00:05How did you create Michelle and Craig Robinson?
00:09And my mom always says there are millions of Michelle and Craig
00:12Robinsons all over the world.
00:14The beauty of our story is that it is not special.
00:17And it's important for the world to understand that working-class
00:22kids and people of color grow up in stable homes with fathers
00:27who work hard, with lots of love.
00:29We may not have material possession,
00:31but we have values and we have expectations.
00:35We have standards and we have love.
00:37It wasn't special.
00:40Everyone in my neighborhood was a good parent.
00:43I didn't know kids who got in trouble.
00:45People went to school.
00:46I didn't know folks who went to jail.
00:48We were working-class people.
00:50And it's important for us to understand as we start to figure
00:55out how we decide who belongs and who doesn't in this world.

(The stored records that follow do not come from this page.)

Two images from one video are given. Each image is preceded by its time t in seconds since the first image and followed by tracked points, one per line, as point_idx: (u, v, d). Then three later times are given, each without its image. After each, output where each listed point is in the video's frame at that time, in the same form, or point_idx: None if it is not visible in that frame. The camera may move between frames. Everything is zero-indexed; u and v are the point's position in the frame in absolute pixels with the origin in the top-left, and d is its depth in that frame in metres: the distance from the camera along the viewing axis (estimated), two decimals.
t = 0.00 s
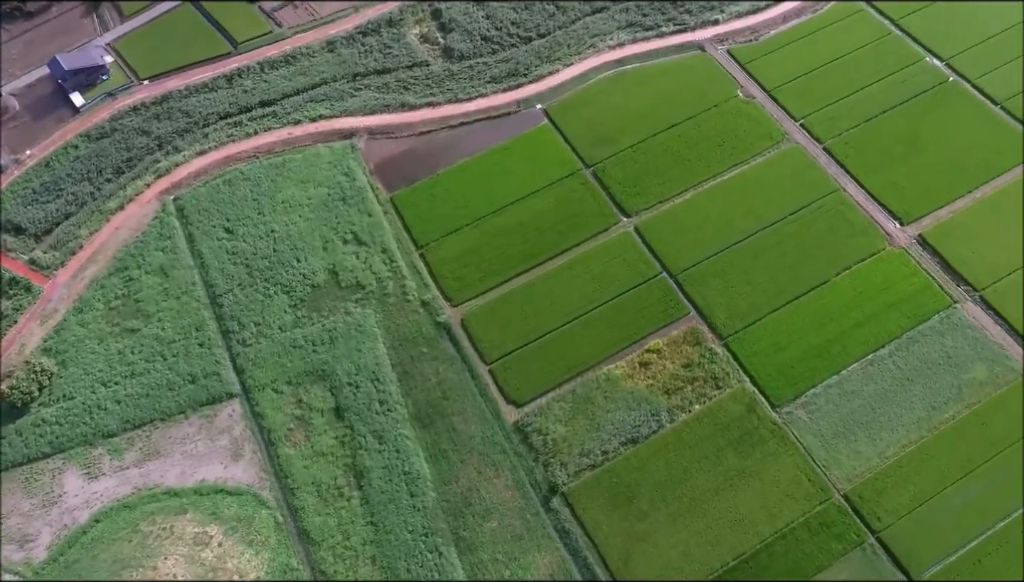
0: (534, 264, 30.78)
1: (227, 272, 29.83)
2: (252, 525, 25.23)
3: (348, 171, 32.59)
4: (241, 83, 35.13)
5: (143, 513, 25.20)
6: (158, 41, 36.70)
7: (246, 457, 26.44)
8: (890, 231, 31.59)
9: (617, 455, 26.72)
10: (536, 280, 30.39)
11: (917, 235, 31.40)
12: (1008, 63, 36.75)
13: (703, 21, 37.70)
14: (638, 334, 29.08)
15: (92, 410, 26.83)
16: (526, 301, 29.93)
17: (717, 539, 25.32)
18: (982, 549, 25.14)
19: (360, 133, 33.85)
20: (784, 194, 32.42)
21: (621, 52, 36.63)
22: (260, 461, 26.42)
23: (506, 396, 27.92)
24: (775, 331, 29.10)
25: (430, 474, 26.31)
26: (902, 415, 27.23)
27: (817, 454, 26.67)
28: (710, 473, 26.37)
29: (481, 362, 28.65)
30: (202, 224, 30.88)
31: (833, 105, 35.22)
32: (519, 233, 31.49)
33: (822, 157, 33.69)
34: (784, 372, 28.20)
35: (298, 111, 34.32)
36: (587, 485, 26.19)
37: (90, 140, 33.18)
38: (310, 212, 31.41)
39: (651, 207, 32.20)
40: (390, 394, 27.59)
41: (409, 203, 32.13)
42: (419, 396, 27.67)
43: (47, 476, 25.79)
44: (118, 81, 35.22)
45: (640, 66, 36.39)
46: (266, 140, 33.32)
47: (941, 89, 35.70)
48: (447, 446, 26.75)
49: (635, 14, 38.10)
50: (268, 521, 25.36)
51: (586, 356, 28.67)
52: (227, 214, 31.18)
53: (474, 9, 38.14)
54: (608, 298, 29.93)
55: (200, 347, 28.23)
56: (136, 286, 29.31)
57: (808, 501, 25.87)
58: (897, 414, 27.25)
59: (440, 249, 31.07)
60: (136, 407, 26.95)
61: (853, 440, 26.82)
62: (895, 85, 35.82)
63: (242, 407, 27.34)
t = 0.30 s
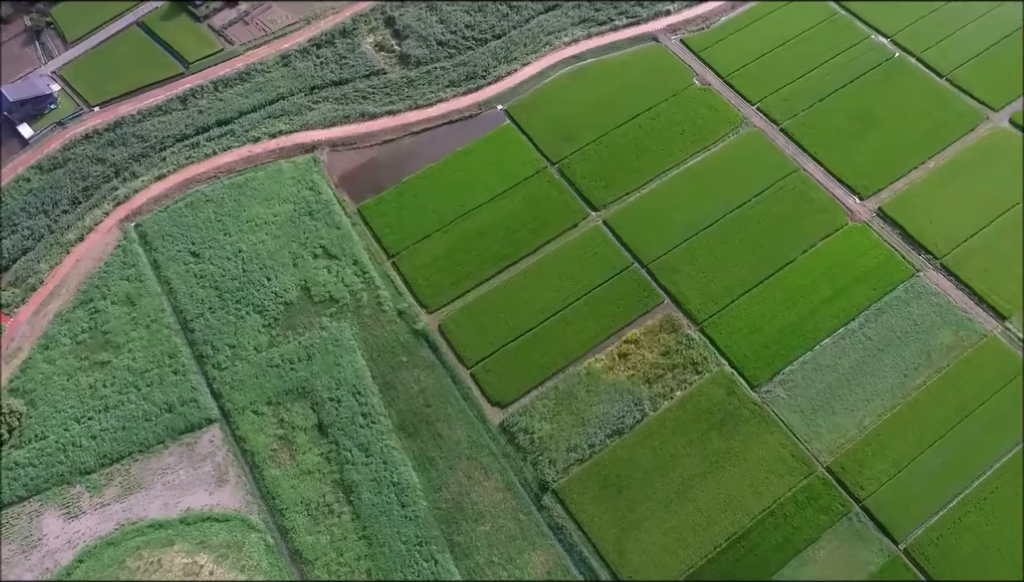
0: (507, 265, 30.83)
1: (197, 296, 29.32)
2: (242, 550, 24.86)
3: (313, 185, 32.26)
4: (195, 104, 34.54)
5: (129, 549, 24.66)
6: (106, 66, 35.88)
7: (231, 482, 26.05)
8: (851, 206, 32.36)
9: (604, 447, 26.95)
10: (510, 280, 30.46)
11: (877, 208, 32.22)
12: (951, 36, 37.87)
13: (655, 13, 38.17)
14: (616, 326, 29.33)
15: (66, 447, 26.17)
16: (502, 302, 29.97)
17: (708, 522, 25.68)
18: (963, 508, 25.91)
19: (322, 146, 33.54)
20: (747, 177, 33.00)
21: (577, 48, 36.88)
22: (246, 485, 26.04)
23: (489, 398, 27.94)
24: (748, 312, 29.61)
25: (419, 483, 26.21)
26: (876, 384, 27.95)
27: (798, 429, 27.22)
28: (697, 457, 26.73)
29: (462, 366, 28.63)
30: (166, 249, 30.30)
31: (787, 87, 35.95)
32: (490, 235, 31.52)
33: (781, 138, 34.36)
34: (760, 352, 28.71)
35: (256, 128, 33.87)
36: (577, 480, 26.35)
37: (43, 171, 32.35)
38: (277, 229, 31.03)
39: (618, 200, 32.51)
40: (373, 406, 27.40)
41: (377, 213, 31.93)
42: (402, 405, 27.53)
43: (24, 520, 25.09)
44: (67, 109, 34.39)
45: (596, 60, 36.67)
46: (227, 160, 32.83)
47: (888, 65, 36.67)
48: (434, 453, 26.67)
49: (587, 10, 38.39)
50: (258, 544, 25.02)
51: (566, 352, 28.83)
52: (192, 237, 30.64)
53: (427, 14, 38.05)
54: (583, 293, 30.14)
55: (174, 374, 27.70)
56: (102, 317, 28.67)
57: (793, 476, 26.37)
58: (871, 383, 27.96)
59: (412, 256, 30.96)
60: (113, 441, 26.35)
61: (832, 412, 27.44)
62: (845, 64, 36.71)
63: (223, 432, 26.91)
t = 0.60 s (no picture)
0: (480, 268, 30.85)
1: (167, 323, 28.75)
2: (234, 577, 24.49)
3: (277, 202, 31.86)
4: (150, 127, 33.86)
5: None
6: (53, 95, 34.96)
7: (217, 509, 25.64)
8: (811, 184, 33.07)
9: (590, 441, 27.14)
10: (484, 283, 30.46)
11: (837, 185, 32.98)
12: (894, 13, 38.91)
13: (607, 8, 38.52)
14: (593, 320, 29.54)
15: (43, 488, 25.49)
16: (478, 306, 29.98)
17: (698, 505, 26.04)
18: (940, 470, 26.68)
19: (283, 162, 33.14)
20: (709, 164, 33.51)
21: (533, 47, 37.04)
22: (233, 510, 25.64)
23: (473, 402, 27.94)
24: (721, 296, 30.06)
25: (409, 492, 26.08)
26: (849, 356, 28.62)
27: (778, 407, 27.74)
28: (682, 443, 27.08)
29: (443, 372, 28.57)
30: (131, 277, 29.65)
31: (741, 72, 36.59)
32: (460, 239, 31.49)
33: (739, 123, 34.94)
34: (735, 334, 29.19)
35: (215, 148, 33.34)
36: (566, 475, 26.50)
37: None
38: (244, 249, 30.59)
39: (585, 194, 32.74)
40: (356, 419, 27.18)
41: (345, 226, 31.68)
42: (386, 416, 27.37)
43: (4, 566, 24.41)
44: (16, 142, 33.47)
45: (553, 58, 36.88)
46: (187, 183, 32.25)
47: (836, 45, 37.55)
48: (422, 462, 26.57)
49: (540, 9, 38.59)
50: (250, 569, 24.66)
51: (546, 350, 28.95)
52: (157, 263, 30.04)
53: (380, 23, 37.87)
54: (557, 290, 30.29)
55: (149, 404, 27.13)
56: (70, 353, 27.99)
57: (776, 453, 26.87)
58: (845, 356, 28.63)
59: (384, 266, 30.78)
60: (91, 477, 25.74)
61: (809, 388, 28.03)
62: (795, 46, 37.50)
63: (204, 459, 26.45)
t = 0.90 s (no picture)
0: (454, 273, 30.81)
1: (138, 352, 28.15)
2: None
3: (244, 221, 31.42)
4: (105, 154, 33.11)
5: None
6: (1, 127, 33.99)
7: (205, 537, 25.21)
8: (773, 167, 33.70)
9: (577, 436, 27.31)
10: (460, 287, 30.44)
11: (797, 165, 33.66)
12: None
13: (561, 5, 38.76)
14: (571, 316, 29.72)
15: (22, 532, 24.80)
16: (455, 310, 29.94)
17: (687, 491, 26.39)
18: (917, 435, 27.44)
19: (247, 181, 32.68)
20: (672, 153, 33.94)
21: (490, 49, 37.10)
22: (221, 537, 25.22)
23: (457, 407, 27.91)
24: (694, 283, 30.48)
25: (400, 503, 25.94)
26: (822, 332, 29.26)
27: (758, 387, 28.24)
28: (667, 431, 27.41)
29: (425, 380, 28.47)
30: (98, 309, 28.97)
31: (696, 61, 37.11)
32: (432, 245, 31.42)
33: (699, 111, 35.45)
34: (711, 319, 29.62)
35: (175, 171, 32.73)
36: (556, 472, 26.64)
37: None
38: (213, 271, 30.10)
39: (553, 192, 32.91)
40: (341, 434, 26.94)
41: (315, 240, 31.37)
42: (371, 429, 27.18)
43: None
44: None
45: (510, 59, 36.98)
46: (148, 208, 31.61)
47: (786, 29, 38.29)
48: (411, 471, 26.46)
49: (494, 10, 38.65)
50: None
51: (526, 349, 29.04)
52: (124, 292, 29.39)
53: (334, 34, 37.58)
54: (533, 289, 30.40)
55: (127, 437, 26.54)
56: (40, 391, 27.27)
57: (759, 433, 27.35)
58: (818, 332, 29.26)
59: (357, 278, 30.57)
60: (72, 516, 25.11)
61: (785, 366, 28.58)
62: (747, 33, 38.18)
63: (188, 487, 25.98)
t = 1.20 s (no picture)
0: (430, 279, 30.74)
1: (112, 383, 27.55)
2: None
3: (212, 242, 30.95)
4: (63, 183, 32.36)
5: None
6: None
7: (196, 564, 24.78)
8: (736, 153, 34.24)
9: (564, 432, 27.45)
10: (436, 293, 30.37)
11: (760, 150, 34.26)
12: None
13: (516, 5, 38.88)
14: (549, 314, 29.84)
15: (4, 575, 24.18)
16: (433, 317, 29.87)
17: (676, 478, 26.69)
18: (893, 406, 28.13)
19: (212, 201, 32.19)
20: (637, 146, 34.29)
21: (449, 53, 37.07)
22: (212, 563, 24.82)
23: (443, 413, 27.85)
24: (668, 273, 30.83)
25: (392, 514, 25.80)
26: (795, 312, 29.82)
27: (737, 371, 28.66)
28: (652, 421, 27.69)
29: (408, 389, 28.36)
30: (67, 342, 28.31)
31: (654, 53, 37.54)
32: (406, 253, 31.29)
33: (660, 103, 35.87)
34: (687, 307, 29.98)
35: (137, 195, 32.12)
36: (546, 470, 26.75)
37: None
38: (184, 295, 29.59)
39: (523, 192, 33.02)
40: (327, 450, 26.67)
41: (286, 256, 31.03)
42: (357, 442, 26.98)
43: None
44: None
45: (471, 62, 37.00)
46: (112, 235, 30.96)
47: (740, 17, 38.92)
48: (401, 481, 26.33)
49: (450, 14, 38.64)
50: None
51: (507, 350, 29.09)
52: (93, 323, 28.75)
53: (291, 47, 37.23)
54: (510, 290, 30.47)
55: (106, 470, 25.97)
56: (13, 429, 26.61)
57: (742, 415, 27.78)
58: (791, 312, 29.81)
59: (332, 292, 30.31)
60: (56, 555, 24.54)
61: (763, 348, 29.07)
62: (701, 23, 38.73)
63: (174, 516, 25.52)
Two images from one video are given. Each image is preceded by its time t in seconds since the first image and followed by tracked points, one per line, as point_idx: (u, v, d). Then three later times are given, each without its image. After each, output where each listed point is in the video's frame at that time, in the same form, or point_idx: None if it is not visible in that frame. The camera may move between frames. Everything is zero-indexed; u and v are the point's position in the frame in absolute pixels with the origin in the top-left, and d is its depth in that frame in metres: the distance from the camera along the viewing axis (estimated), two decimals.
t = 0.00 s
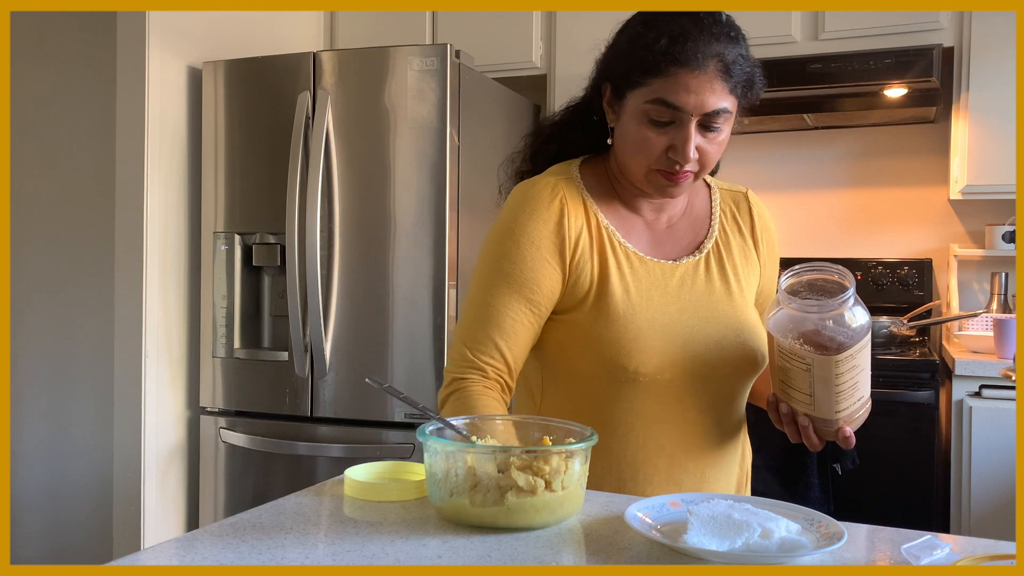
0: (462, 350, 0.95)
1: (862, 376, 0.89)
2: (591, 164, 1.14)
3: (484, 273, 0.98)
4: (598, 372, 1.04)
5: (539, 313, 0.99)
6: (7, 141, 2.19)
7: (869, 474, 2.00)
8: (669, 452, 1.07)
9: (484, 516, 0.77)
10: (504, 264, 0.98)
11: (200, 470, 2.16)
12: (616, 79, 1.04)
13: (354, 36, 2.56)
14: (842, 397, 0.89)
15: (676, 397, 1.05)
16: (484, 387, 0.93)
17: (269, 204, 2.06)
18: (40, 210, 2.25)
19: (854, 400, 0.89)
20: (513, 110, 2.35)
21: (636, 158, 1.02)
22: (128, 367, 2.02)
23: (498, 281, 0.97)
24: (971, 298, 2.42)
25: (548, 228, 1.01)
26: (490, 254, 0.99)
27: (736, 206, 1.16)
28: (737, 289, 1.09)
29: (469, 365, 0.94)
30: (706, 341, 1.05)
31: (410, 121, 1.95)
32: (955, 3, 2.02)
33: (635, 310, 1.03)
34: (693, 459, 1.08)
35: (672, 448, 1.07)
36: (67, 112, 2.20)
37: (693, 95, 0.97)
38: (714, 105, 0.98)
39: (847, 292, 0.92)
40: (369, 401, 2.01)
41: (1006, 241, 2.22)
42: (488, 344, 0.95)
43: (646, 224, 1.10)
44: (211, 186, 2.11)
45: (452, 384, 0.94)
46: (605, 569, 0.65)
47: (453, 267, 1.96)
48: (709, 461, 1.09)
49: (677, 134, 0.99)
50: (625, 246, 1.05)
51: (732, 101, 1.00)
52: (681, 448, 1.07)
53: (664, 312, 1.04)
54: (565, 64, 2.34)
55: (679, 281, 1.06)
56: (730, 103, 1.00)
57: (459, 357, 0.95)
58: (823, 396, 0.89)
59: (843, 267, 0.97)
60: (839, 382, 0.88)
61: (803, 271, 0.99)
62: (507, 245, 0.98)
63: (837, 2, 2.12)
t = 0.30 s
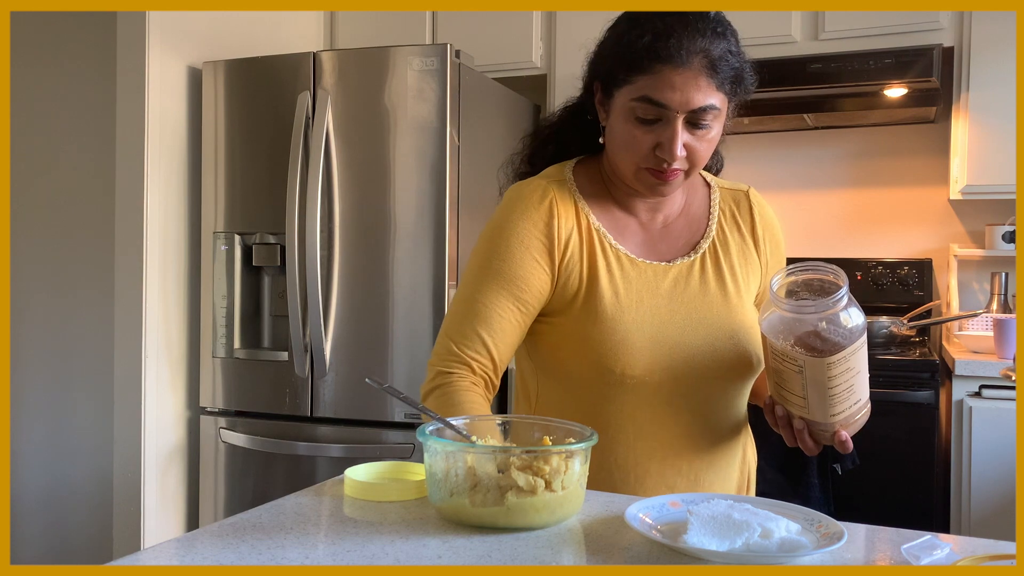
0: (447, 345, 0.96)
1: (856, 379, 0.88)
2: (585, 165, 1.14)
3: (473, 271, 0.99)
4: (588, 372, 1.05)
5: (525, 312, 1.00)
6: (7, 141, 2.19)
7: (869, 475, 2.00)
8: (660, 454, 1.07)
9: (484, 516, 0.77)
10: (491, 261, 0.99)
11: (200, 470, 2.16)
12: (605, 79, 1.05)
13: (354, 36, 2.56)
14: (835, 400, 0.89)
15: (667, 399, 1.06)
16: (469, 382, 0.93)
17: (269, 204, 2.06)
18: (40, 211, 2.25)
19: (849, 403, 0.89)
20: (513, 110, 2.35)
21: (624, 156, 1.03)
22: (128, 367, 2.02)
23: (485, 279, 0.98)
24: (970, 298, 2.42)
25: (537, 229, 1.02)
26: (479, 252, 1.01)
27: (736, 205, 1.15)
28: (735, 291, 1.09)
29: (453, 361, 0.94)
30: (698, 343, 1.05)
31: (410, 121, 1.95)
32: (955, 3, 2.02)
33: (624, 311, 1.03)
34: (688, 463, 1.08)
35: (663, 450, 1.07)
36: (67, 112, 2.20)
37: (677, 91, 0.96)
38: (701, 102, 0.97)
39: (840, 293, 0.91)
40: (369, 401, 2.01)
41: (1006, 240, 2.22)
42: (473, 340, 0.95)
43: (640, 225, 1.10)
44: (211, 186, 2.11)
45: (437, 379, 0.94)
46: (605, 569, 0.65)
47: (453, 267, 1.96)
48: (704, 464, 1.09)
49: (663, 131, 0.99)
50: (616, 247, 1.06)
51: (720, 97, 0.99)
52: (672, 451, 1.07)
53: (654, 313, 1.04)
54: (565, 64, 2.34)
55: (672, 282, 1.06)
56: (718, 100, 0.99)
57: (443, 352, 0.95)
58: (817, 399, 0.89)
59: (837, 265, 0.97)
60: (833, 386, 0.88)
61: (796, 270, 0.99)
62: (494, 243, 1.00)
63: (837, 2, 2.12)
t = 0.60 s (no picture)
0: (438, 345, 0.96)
1: (854, 388, 0.88)
2: (586, 166, 1.14)
3: (465, 273, 1.00)
4: (585, 375, 1.05)
5: (518, 315, 1.00)
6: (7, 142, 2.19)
7: (869, 475, 2.00)
8: (656, 456, 1.07)
9: (484, 516, 0.77)
10: (483, 264, 0.99)
11: (200, 470, 2.16)
12: (605, 80, 1.05)
13: (354, 36, 2.56)
14: (833, 410, 0.88)
15: (665, 403, 1.05)
16: (459, 383, 0.94)
17: (269, 204, 2.06)
18: (40, 211, 2.25)
19: (847, 412, 0.88)
20: (513, 110, 2.34)
21: (624, 160, 1.03)
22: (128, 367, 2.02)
23: (478, 281, 0.98)
24: (971, 298, 2.42)
25: (530, 232, 1.02)
26: (472, 255, 1.01)
27: (740, 205, 1.14)
28: (735, 295, 1.08)
29: (444, 362, 0.95)
30: (693, 347, 1.05)
31: (410, 121, 1.95)
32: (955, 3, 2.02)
33: (621, 314, 1.03)
34: (687, 467, 1.07)
35: (660, 454, 1.07)
36: (68, 113, 2.20)
37: (675, 94, 0.96)
38: (699, 104, 0.97)
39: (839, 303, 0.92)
40: (369, 401, 2.01)
41: (1006, 241, 2.22)
42: (464, 341, 0.95)
43: (640, 226, 1.10)
44: (211, 186, 2.11)
45: (428, 379, 0.95)
46: (604, 569, 0.65)
47: (452, 267, 1.96)
48: (705, 469, 1.08)
49: (661, 134, 0.99)
50: (613, 250, 1.06)
51: (719, 99, 0.99)
52: (669, 455, 1.07)
53: (651, 317, 1.04)
54: (565, 63, 2.34)
55: (670, 285, 1.06)
56: (717, 102, 0.99)
57: (435, 353, 0.96)
58: (814, 408, 0.89)
59: (836, 274, 0.97)
60: (830, 394, 0.88)
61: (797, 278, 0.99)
62: (487, 246, 1.00)
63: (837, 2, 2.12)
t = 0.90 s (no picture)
0: (446, 355, 0.96)
1: (853, 386, 0.88)
2: (585, 167, 1.14)
3: (469, 279, 1.00)
4: (586, 377, 1.05)
5: (523, 319, 1.00)
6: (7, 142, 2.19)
7: (869, 475, 2.00)
8: (657, 459, 1.07)
9: (484, 516, 0.77)
10: (487, 269, 0.99)
11: (200, 470, 2.16)
12: (602, 81, 1.05)
13: (354, 36, 2.56)
14: (832, 409, 0.88)
15: (666, 405, 1.05)
16: (468, 390, 0.94)
17: (269, 204, 2.06)
18: (40, 211, 2.25)
19: (847, 411, 0.88)
20: (512, 110, 2.34)
21: (623, 162, 1.03)
22: (128, 367, 2.02)
23: (482, 287, 0.98)
24: (970, 298, 2.42)
25: (533, 235, 1.02)
26: (475, 261, 1.01)
27: (741, 205, 1.14)
28: (736, 296, 1.08)
29: (454, 370, 0.95)
30: (695, 349, 1.05)
31: (410, 121, 1.95)
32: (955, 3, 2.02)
33: (621, 317, 1.04)
34: (688, 469, 1.07)
35: (662, 457, 1.07)
36: (68, 113, 2.20)
37: (672, 94, 0.96)
38: (697, 104, 0.97)
39: (836, 299, 0.91)
40: (369, 401, 2.01)
41: (1006, 241, 2.22)
42: (472, 349, 0.95)
43: (641, 227, 1.11)
44: (211, 186, 2.11)
45: (438, 388, 0.95)
46: (604, 569, 0.65)
47: (452, 267, 1.96)
48: (707, 471, 1.08)
49: (659, 135, 0.99)
50: (614, 252, 1.06)
51: (716, 98, 0.99)
52: (671, 457, 1.07)
53: (651, 320, 1.04)
54: (565, 63, 2.34)
55: (670, 288, 1.06)
56: (714, 101, 0.99)
57: (443, 362, 0.96)
58: (813, 406, 0.89)
59: (832, 269, 0.97)
60: (829, 393, 0.88)
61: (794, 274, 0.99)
62: (489, 251, 1.00)
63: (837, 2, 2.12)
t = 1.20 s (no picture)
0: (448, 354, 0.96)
1: (858, 387, 0.88)
2: (588, 167, 1.15)
3: (471, 279, 1.00)
4: (588, 377, 1.05)
5: (525, 318, 1.00)
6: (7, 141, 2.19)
7: (868, 475, 2.00)
8: (659, 459, 1.07)
9: (484, 516, 0.77)
10: (489, 269, 0.99)
11: (200, 470, 2.16)
12: (603, 80, 1.05)
13: (354, 36, 2.56)
14: (836, 409, 0.88)
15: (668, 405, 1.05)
16: (470, 389, 0.94)
17: (269, 204, 2.06)
18: (40, 211, 2.25)
19: (850, 412, 0.88)
20: (513, 109, 2.34)
21: (624, 159, 1.03)
22: (128, 367, 2.02)
23: (484, 286, 0.98)
24: (970, 297, 2.42)
25: (535, 234, 1.02)
26: (477, 261, 1.01)
27: (743, 204, 1.14)
28: (739, 295, 1.08)
29: (455, 369, 0.95)
30: (697, 348, 1.05)
31: (410, 121, 1.95)
32: (955, 3, 2.02)
33: (623, 316, 1.04)
34: (690, 469, 1.07)
35: (664, 457, 1.07)
36: (68, 113, 2.20)
37: (673, 91, 0.96)
38: (698, 101, 0.97)
39: (841, 301, 0.91)
40: (369, 401, 2.01)
41: (1006, 241, 2.22)
42: (474, 348, 0.95)
43: (643, 227, 1.11)
44: (211, 186, 2.11)
45: (440, 388, 0.95)
46: (604, 569, 0.65)
47: (452, 267, 1.96)
48: (709, 471, 1.08)
49: (660, 132, 0.98)
50: (615, 252, 1.06)
51: (717, 95, 0.99)
52: (673, 457, 1.07)
53: (653, 319, 1.04)
54: (565, 63, 2.34)
55: (672, 287, 1.06)
56: (715, 98, 0.99)
57: (445, 362, 0.96)
58: (816, 407, 0.89)
59: (838, 271, 0.97)
60: (833, 394, 0.88)
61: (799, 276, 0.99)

00:59And we make decisions based on things like skin color and who
01:03one prays to and how one loves.
01:06And that happened to our family.
01:08And I wrote about how growing up and moving into a better
01:11neighborhood, as many parents want to do,
01:15they want to provide their kids with something more.
01:18My parents moved into a house that my great-aunt owned in a
01:22better neighborhood that was mixed race.
01:25It was probably predominantly white when we moved in.
01:29But a phenomenon known as white flight took place over the
01:33course of a few years of my childhood,
01:35where I started out in a school with a mixed race.
01:38You can see my kindergarten picture right there.
01:41And by the time I was in eighth grade,
01:43the entire community was all African American because the
01:47white families were told to be afraid of us and to move out.
01:51And we experienced that a lot, people of color, poor folks,
01:55folks who were told and whispered in their ear to be
01:57afraid of people like us.
02:00And I want people to understand that people,
02:03if you're running from somebody who you think is other,
02:06you could possibly be running from me.
02:09And we have to understand that we still do that to one another
02:12in this world.
02:14We decide who's good, who's bad, who has values.
02:17But my growing up, it was special because it was loving,
02:22but it wasn't anything new.
02:24My parents, my mom and dad thought we were funny and
02:27brilliant.
02:28They thought our views were so important.
02:30We were always included in on the conversations.
02:33We were never shushed.
02:34We were never told children are to be seen and not heard.
02:37They wanted to hear it all.
02:39And we told it all.
02:41And that foundation gave me confidence as I went out into
02:45the world.
02:46There is nothing more important than having parents who believe
02:49in their kids and trust their voices.
02:52And I knew that absolutely, absolutely.